**YOUR GOAL**
Copy the entries without a single change. Pictures should be dropped.

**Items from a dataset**
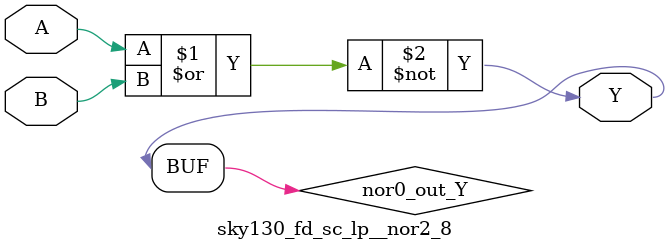
<source format=v>
/*
 * Copyright 2020 The SkyWater PDK Authors
 *
 * Licensed under the Apache License, Version 2.0 (the "License");
 * you may not use this file except in compliance with the License.
 * You may obtain a copy of the License at
 *
 *     https://www.apache.org/licenses/LICENSE-2.0
 *
 * Unless required by applicable law or agreed to in writing, software
 * distributed under the License is distributed on an "AS IS" BASIS,
 * WITHOUT WARRANTIES OR CONDITIONS OF ANY KIND, either express or implied.
 * See the License for the specific language governing permissions and
 * limitations under the License.
 *
 * SPDX-License-Identifier: Apache-2.0
*/


`ifndef SKY130_FD_SC_LP__NOR2_8_FUNCTIONAL_V
`define SKY130_FD_SC_LP__NOR2_8_FUNCTIONAL_V

/**
 * nor2: 2-input NOR.
 *
 * Verilog simulation functional model.
 */

`timescale 1ns / 1ps
`default_nettype none

`celldefine
module sky130_fd_sc_lp__nor2_8 (
    Y,
    A,
    B
);

    // Module ports
    output Y;
    input  A;
    input  B;

    // Local signals
    wire nor0_out_Y;

    //  Name  Output      Other arguments
    nor nor0 (nor0_out_Y, A, B           );
    buf buf0 (Y         , nor0_out_Y     );

endmodule
`endcelldefine

`default_nettype wire
`endif  // SKY130_FD_SC_LP__NOR2_8_FUNCTIONAL_V

</source>
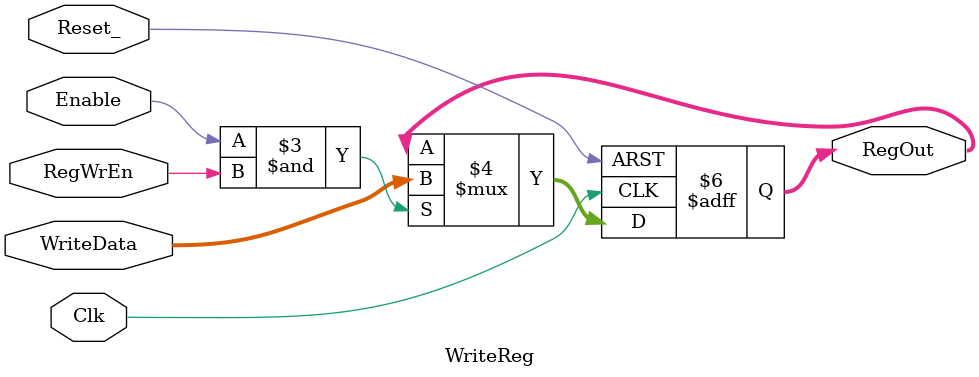
<source format=v>
`define DataSz 32
module	WriteReg(

				//output	

				RegOut,

				//inputs

                Enable,                    
				RegWrEn,
				WriteData,
				Clk,
				Reset_

			    );

output	[`DataSz-1:0] 	RegOut;

input	Enable;
input	RegWrEn;
input	[`DataSz-1:0]   WriteData;
input	Clk, Reset_;

reg	[`DataSz-1:0] 	RegOut;




always @(posedge Clk  or negedge Reset_)
  begin
        	if ( Reset_ == 1'b0)
	        	RegOut <= 32'b1;
        	else
           	if (Enable & RegWrEn)
                 	RegOut <= WriteData;
  end
endmodule

</source>
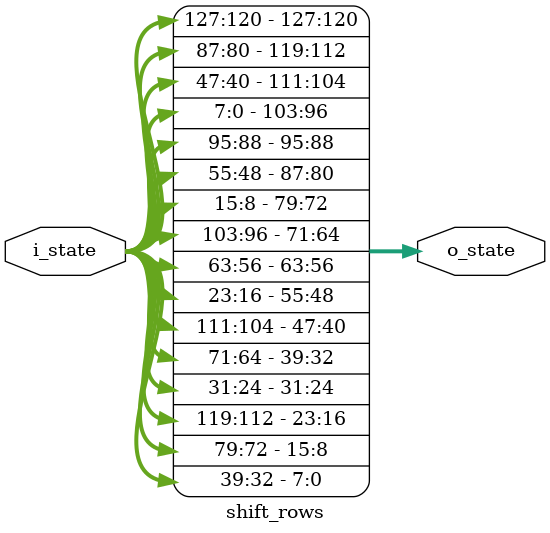
<source format=v>
/*
  *
  * Module: shift_rows
  * Description: Shifts the rows of the state matrix
  * 
  * Inputs:
  *  i_state[127:0] - The state matrix
  * Outputs:
  *  o_state[127:0] - The state matrix with the rows shifted
  *
  * Author: Amir Anwar
  * Date: 2023-4-27
  *
*/
module shift_rows (
    input [127:0] i_state,
    output [127:0] o_state
);

    // Row 1 - No shift 
    assign o_state[127:120] = i_state[127:120]; // row 1, col 1
    assign o_state[95:88]   = i_state[95:88];   // row 1, col 2
    assign o_state[63:56]   = i_state[63:56];   // row 1, col 3
    assign o_state[31:24]   = i_state[31:24];   // row 1, col 4

    // Row 2 - Shift left by 1
    assign o_state[119:112] = i_state[87:80];   // row 2, col 2 => row 2, col 1
    assign o_state[87:80]   = i_state[55:48];   // row 2, col 3 => row 2, col 2
    assign o_state[55:48]   = i_state[23:16];   // row 2, col 4 => row 2, col 3
    assign o_state[23:16]   = i_state[119:112]; // row 2, col 1 => row 2, col 4


    // Row 3 - Shift left by 2
    assign o_state[111:104] = i_state[47:40];   // row 3, col 3 => row 3, col 1
    assign o_state[79:72]   = i_state[15:8];    // row 3, col 4 => row 3, col 2
    assign o_state[47:40]   = i_state[111:104]; // row 3, col 1 => row 3, col 3
    assign o_state[15:8]    = i_state[79:72];   // row 3, col 2 => row 3, col 4

    // Row 4 - Shift left by 3
    assign o_state[103:96]  = i_state[7:0];     // row 4, col 4 => row 4, col 1
    assign o_state[71:64]   = i_state[103:96];  // row 4, col 1 => row 4, col 2
    assign o_state[39:32]   = i_state[71:64];   // row 4, col 2 => row 4, col 3
    assign o_state[7:0]     = i_state[39:32];   // row 4, col 3 => row 4, col 4

endmodule

</source>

**OUTPUT BELOW**
<source format=v>
/*
 * Copyright 2020 The SkyWater PDK Authors
 *
 * Licensed under the Apache License, Version 2.0 (the "License");
 * you may not use this file except in compliance with the License.
 * You may obtain a copy of the License at
 *
 *     https://www.apache.org/licenses/LICENSE-2.0
 *
 * Unless required by applicable law or agreed to in writing, software
 * distributed under the License is distributed on an "AS IS" BASIS,
 * WITHOUT WARRANTIES OR CONDITIONS OF ANY KIND, either express or implied.
 * See the License for the specific language governing permissions and
 * limitations under the License.
 *
 * SPDX-License-Identifier: Apache-2.0
*/


`ifndef SKY130_FD_SC_LP__NOR2_8_FUNCTIONAL_V
`define SKY130_FD_SC_LP__NOR2_8_FUNCTIONAL_V

/**
 * nor2: 2-input NOR.
 *
 * Verilog simulation functional model.
 */

`timescale 1ns / 1ps
`default_nettype none

`celldefine
module sky130_fd_sc_lp__nor2_8 (
    Y,
    A,
    B
);

    // Module ports
    output Y;
    input  A;
    input  B;

    // Local signals
    wire nor0_out_Y;

    //  Name  Output      Other arguments
    nor nor0 (nor0_out_Y, A, B           );
    buf buf0 (Y         , nor0_out_Y     );

endmodule
`endcelldefine

`default_nettype wire
`endif  // SKY130_FD_SC_LP__NOR2_8_FUNCTIONAL_V

</source>
<source format=v>
`define DataSz 32
module	WriteReg(

				//output	

				RegOut,

				//inputs

                Enable,                    
				RegWrEn,
				WriteData,
				Clk,
				Reset_

			    );

output	[`DataSz-1:0] 	RegOut;

input	Enable;
input	RegWrEn;
input	[`DataSz-1:0]   WriteData;
input	Clk, Reset_;

reg	[`DataSz-1:0] 	RegOut;




always @(posedge Clk  or negedge Reset_)
  begin
        	if ( Reset_ == 1'b0)
	        	RegOut <= 32'b1;
        	else
           	if (Enable & RegWrEn)
                 	RegOut <= WriteData;
  end
endmodule

</source>
<source format=v>
/*
  *
  * Module: shift_rows
  * Description: Shifts the rows of the state matrix
  * 
  * Inputs:
  *  i_state[127:0] - The state matrix
  * Outputs:
  *  o_state[127:0] - The state matrix with the rows shifted
  *
  * Author: Amir Anwar
  * Date: 2023-4-27
  *
*/
module shift_rows (
    input [127:0] i_state,
    output [127:0] o_state
);

    // Row 1 - No shift 
    assign o_state[127:120] = i_state[127:120]; // row 1, col 1
    assign o_state[95:88]   = i_state[95:88];   // row 1, col 2
    assign o_state[63:56]   = i_state[63:56];   // row 1, col 3
    assign o_state[31:24]   = i_state[31:24];   // row 1, col 4

    // Row 2 - Shift left by 1
    assign o_state[119:112] = i_state[87:80];   // row 2, col 2 => row 2, col 1
    assign o_state[87:80]   = i_state[55:48];   // row 2, col 3 => row 2, col 2
    assign o_state[55:48]   = i_state[23:16];   // row 2, col 4 => row 2, col 3
    assign o_state[23:16]   = i_state[119:112]; // row 2, col 1 => row 2, col 4


    // Row 3 - Shift left by 2
    assign o_state[111:104] = i_state[47:40];   // row 3, col 3 => row 3, col 1
    assign o_state[79:72]   = i_state[15:8];    // row 3, col 4 => row 3, col 2
    assign o_state[47:40]   = i_state[111:104]; // row 3, col 1 => row 3, col 3
    assign o_state[15:8]    = i_state[79:72];   // row 3, col 2 => row 3, col 4

    // Row 4 - Shift left by 3
    assign o_state[103:96]  = i_state[7:0];     // row 4, col 4 => row 4, col 1
    assign o_state[71:64]   = i_state[103:96];  // row 4, col 1 => row 4, col 2
    assign o_state[39:32]   = i_state[71:64];   // row 4, col 2 => row 4, col 3
    assign o_state[7:0]     = i_state[39:32];   // row 4, col 3 => row 4, col 4

endmodule

</source>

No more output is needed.